• Extracted page text data:
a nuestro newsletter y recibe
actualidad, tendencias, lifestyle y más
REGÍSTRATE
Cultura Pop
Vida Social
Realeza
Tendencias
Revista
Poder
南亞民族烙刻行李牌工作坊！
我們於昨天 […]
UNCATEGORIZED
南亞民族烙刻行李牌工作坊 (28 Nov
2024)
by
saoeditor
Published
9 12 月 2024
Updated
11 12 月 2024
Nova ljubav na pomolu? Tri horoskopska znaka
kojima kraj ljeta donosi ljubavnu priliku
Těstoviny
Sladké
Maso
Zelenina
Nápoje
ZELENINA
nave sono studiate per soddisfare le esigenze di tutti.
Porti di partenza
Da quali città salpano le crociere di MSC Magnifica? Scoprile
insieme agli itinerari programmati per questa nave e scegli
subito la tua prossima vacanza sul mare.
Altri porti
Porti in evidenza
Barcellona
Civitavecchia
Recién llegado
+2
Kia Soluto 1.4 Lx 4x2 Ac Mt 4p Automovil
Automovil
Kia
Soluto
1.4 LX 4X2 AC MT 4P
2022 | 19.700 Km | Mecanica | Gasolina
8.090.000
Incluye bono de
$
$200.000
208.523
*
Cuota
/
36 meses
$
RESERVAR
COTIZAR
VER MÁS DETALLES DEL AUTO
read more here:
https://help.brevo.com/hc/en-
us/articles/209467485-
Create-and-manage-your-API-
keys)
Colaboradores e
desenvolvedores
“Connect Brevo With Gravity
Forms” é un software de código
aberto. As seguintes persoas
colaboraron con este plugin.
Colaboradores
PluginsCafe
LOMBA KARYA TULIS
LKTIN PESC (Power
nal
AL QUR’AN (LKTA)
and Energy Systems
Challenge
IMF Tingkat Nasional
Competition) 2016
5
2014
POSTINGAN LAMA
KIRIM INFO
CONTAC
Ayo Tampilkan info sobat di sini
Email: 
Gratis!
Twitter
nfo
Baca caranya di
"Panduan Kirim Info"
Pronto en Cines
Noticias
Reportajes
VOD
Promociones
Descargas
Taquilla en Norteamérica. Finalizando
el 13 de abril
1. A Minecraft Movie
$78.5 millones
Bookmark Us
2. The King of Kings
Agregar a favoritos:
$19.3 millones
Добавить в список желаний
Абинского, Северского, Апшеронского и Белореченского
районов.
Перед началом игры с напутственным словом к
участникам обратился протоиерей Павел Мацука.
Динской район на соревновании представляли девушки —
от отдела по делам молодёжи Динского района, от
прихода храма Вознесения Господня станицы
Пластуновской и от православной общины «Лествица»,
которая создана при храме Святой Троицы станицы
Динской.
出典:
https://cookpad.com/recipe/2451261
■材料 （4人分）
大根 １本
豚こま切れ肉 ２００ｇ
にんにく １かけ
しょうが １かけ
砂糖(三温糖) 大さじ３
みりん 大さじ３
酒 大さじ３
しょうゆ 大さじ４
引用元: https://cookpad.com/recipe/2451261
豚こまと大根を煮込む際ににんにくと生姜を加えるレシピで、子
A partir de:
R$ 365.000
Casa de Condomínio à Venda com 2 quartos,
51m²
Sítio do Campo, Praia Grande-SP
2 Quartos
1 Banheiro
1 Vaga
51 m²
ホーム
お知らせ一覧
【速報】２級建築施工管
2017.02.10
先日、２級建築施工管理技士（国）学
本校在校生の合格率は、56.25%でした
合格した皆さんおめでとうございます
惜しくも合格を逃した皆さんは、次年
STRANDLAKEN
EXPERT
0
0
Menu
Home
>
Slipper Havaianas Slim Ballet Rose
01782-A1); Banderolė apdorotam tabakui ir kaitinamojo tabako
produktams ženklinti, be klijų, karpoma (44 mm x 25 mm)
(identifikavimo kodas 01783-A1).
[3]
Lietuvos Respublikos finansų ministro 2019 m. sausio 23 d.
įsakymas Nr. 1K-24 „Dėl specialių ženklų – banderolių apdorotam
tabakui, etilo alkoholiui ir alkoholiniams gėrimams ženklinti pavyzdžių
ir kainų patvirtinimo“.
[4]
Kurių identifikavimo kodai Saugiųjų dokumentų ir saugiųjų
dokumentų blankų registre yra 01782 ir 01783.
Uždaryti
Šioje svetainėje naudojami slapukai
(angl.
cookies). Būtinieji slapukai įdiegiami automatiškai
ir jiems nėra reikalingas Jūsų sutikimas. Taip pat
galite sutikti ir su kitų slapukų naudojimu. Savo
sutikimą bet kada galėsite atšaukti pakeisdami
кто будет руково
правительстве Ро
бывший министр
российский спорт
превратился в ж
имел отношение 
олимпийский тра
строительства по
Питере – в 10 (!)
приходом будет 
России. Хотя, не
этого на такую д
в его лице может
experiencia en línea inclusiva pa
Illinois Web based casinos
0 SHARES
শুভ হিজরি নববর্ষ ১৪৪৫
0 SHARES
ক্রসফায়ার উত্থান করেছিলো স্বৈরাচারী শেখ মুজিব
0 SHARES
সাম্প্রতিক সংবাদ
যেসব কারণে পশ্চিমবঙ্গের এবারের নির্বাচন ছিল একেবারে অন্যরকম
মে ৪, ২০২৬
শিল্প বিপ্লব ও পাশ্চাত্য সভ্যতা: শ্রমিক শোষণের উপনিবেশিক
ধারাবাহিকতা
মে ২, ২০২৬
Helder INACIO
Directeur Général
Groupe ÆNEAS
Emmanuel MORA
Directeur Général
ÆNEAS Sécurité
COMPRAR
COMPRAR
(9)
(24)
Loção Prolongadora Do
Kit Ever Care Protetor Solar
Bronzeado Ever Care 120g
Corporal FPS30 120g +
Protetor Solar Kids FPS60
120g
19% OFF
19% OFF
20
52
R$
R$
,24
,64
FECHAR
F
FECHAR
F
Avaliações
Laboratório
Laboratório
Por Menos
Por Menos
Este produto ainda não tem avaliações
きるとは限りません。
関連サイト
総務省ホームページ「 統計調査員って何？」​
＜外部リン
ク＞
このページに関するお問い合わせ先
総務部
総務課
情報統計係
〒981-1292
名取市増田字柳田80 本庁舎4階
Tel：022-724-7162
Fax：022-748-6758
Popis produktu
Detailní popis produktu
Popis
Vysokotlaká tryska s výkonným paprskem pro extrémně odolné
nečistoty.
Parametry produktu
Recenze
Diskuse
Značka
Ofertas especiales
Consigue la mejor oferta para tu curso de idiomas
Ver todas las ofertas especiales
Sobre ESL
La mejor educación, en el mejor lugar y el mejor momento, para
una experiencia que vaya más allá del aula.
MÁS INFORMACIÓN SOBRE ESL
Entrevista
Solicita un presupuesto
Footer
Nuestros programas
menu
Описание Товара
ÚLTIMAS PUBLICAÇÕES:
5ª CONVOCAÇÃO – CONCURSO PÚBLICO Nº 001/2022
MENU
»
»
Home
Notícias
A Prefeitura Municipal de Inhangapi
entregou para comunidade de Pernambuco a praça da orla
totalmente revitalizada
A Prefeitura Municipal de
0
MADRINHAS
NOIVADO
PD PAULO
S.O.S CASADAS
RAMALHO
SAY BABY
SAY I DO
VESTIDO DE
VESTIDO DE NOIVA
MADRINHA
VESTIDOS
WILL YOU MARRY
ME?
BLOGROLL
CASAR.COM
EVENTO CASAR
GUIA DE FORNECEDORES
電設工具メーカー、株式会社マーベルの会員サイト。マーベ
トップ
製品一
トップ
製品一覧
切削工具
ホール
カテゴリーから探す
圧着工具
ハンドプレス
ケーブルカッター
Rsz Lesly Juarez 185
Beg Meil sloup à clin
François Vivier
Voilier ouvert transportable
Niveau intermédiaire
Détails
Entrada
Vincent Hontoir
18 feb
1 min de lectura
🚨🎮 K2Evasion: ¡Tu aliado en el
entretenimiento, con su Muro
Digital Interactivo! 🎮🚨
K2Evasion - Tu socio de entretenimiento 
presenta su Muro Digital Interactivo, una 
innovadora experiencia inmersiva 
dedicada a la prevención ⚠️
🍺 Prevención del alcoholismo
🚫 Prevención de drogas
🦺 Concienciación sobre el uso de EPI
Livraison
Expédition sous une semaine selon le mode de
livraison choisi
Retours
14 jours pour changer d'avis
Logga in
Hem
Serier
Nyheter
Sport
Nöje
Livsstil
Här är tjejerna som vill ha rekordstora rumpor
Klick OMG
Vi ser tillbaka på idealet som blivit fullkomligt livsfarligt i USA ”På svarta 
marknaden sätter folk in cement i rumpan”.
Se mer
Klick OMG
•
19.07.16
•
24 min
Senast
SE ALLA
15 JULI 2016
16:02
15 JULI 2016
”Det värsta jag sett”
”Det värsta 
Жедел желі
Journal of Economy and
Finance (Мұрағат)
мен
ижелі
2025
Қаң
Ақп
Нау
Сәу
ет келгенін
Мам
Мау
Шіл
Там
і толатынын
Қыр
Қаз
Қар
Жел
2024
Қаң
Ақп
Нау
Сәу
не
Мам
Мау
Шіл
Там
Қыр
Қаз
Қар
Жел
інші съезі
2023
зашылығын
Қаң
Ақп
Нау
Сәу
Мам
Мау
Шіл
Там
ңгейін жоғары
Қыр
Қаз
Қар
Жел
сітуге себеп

• Assignment:
The response must consist of the lines above, from the first one through the line containing "nave sono studiate", reproduced exactly.

• Expected answer:
a nuestro newsletter y recibe
actualidad, tendencias, lifestyle y más
REGÍSTRATE
Cultura Pop
Vida Social
Realeza
Tendencias
Revista
Poder
南亞民族烙刻行李牌工作坊！
我們於昨天 […]
UNCATEGORIZED
南亞民族烙刻行李牌工作坊 (28 Nov
2024)
by
saoeditor
Published
9 12 月 2024
Updated
11 12 月 2024
Nova ljubav na pomolu? Tri horoskopska znaka
kojima kraj ljeta donosi ljubavnu priliku
Těstoviny
Sladké
Maso
Zelenina
Nápoje
ZELENINA
nave sono studiate per soddisfare le esigenze di tutti.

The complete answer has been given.